WHAT YOU SHOULD DO
Lines from the entries below that hold "Kommentar" form the answer; copy all of them.

[Collected data entries]
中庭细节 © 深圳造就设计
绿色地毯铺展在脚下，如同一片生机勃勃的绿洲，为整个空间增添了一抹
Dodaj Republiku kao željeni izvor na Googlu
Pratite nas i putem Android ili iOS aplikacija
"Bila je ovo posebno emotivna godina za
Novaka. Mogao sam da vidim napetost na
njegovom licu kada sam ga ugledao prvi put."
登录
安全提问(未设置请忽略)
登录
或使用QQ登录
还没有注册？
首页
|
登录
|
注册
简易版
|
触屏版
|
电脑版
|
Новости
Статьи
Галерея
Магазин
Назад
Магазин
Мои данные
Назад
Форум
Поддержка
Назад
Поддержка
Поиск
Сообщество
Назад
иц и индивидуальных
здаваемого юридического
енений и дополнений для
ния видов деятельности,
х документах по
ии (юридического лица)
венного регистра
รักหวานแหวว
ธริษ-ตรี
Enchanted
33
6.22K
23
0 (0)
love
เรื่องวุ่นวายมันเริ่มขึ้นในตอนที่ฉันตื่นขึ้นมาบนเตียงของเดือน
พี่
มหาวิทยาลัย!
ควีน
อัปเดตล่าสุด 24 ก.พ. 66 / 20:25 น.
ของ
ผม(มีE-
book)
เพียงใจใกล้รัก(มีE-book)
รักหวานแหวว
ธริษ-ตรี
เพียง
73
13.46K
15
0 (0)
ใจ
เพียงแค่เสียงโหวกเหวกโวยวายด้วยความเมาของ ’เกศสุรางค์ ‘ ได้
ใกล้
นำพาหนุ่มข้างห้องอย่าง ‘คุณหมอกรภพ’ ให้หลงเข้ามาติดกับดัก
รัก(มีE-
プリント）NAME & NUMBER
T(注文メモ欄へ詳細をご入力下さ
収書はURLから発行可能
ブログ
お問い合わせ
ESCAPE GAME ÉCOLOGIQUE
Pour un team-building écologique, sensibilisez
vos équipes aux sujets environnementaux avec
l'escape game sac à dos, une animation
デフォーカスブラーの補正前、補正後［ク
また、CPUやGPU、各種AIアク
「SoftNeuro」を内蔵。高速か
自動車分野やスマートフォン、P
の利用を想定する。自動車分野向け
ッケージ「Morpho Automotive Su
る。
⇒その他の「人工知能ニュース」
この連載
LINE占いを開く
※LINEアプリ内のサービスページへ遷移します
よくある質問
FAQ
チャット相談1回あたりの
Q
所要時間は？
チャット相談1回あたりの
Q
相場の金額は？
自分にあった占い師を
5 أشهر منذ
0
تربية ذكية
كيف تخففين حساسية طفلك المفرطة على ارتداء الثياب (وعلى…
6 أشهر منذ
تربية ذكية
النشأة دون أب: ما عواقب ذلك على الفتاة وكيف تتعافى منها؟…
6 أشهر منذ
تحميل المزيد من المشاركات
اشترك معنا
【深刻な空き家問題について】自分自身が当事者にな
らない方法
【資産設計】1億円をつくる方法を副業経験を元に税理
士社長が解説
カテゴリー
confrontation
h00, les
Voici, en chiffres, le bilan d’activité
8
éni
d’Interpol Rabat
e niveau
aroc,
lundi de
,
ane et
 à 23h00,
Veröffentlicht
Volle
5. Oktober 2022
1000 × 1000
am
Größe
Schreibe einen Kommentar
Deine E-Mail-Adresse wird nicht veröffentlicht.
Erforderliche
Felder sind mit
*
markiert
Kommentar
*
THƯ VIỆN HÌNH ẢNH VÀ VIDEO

RESPONSE TO THE EXERCISE
Schreibe einen Kommentar
Kommentar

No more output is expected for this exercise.